I would like to update the build system to link against PyTorch with the following goals in mind:

(1) The build system should be simple. The PyTorch dependency will be installed with pip install torch so that
C++ shares the same PyTorch version with Python.

(2) Replace the current k2::CudaContext with the one from PyTorch, which is much faster with memory caching.

The text was updated successfully, but these errors were encountered:

qindazhu · 2020-09-17T14:25:36Z

RE 1): Is the build system supposed to work with any installation of PyTorch? e.g. if users build PyTorch from source, or install using Conda
RE 2): Why do we need to replace CudaContext? I thought we can just create a new class PyTorchContext which inherits from Context, then we can operate PyTorch tensor (no matter GPU or CPU, exposed with DLPack) with current interfaces (e.g. Array1) and algorithms. Correct me if I'm wrong.

csukuangfj · 2020-09-17T14:38:59Z

It takes several hours to build PyTorch from source. Another problem to build from source is that there is a good chance the PyTorch version K2 uses is different from the one Python uses.

The current CudaContext is a naive implementation. What I want to do is to change GetCudaContext so that
it returns a pytorch context.

I have no experience with conda. But I guess it will work.

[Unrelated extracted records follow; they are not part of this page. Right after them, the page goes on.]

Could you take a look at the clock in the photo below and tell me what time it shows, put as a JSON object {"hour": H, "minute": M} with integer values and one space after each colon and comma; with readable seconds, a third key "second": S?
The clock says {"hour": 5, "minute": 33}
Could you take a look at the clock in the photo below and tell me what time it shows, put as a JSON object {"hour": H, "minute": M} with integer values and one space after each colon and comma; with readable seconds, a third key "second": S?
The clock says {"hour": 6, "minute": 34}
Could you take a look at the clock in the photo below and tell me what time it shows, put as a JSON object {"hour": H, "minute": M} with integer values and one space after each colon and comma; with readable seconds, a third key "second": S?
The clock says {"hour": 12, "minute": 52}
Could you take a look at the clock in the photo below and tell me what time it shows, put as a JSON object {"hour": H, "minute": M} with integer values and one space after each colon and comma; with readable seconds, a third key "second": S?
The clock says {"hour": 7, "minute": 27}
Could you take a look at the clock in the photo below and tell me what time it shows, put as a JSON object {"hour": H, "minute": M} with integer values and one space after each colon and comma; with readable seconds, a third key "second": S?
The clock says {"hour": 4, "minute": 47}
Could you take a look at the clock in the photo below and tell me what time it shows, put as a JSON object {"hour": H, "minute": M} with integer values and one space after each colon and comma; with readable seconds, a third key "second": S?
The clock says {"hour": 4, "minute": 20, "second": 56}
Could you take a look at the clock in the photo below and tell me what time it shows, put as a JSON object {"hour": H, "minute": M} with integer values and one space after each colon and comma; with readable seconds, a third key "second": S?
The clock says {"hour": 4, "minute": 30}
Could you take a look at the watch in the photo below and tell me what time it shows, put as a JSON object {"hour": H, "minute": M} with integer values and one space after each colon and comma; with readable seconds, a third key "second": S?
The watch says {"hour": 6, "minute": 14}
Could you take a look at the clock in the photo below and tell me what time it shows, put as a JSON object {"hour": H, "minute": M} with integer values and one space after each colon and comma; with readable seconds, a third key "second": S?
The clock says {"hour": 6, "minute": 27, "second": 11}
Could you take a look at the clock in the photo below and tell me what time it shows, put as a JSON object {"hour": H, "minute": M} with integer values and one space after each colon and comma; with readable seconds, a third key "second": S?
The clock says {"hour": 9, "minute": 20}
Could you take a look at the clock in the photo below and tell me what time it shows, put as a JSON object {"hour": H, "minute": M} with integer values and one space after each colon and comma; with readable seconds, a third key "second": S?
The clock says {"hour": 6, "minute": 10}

danpovey · 2020-09-18T05:48:34Z

Fangjun, how does your pull request relate to this, in terms of PyTorch versions and compatibility? I'm not sure that I fully understand what it will be doing from a linking perspective.. will it try to pick up symbols from the already-loaded PyTorch dynamic library?

…

On Thu, Sep 17, 2020 at 10:39 PM Fangjun Kuang ***@***.***> wrote: It takes *several hours* to build PyTorch from source. Another problem to build from source is that there is a good chance the PyTorch version K2 uses is different from the PyTorch python version. The current CudaContext is a naive implementation. What I want to do is to change GetCudaContext so that it returns a pytorch context. I have no experience with conda. But I guess it will work. — You are receiving this because you are subscribed to this thread. Reply to this email directly, view it on GitHub <#161 (comment)>, or unsubscribe <https://github.com/notifications/unsubscribe-auth/AAZFLO75U2OFPUBHO2EFVELSGINRLANCNFSM4RQPJU3Q> .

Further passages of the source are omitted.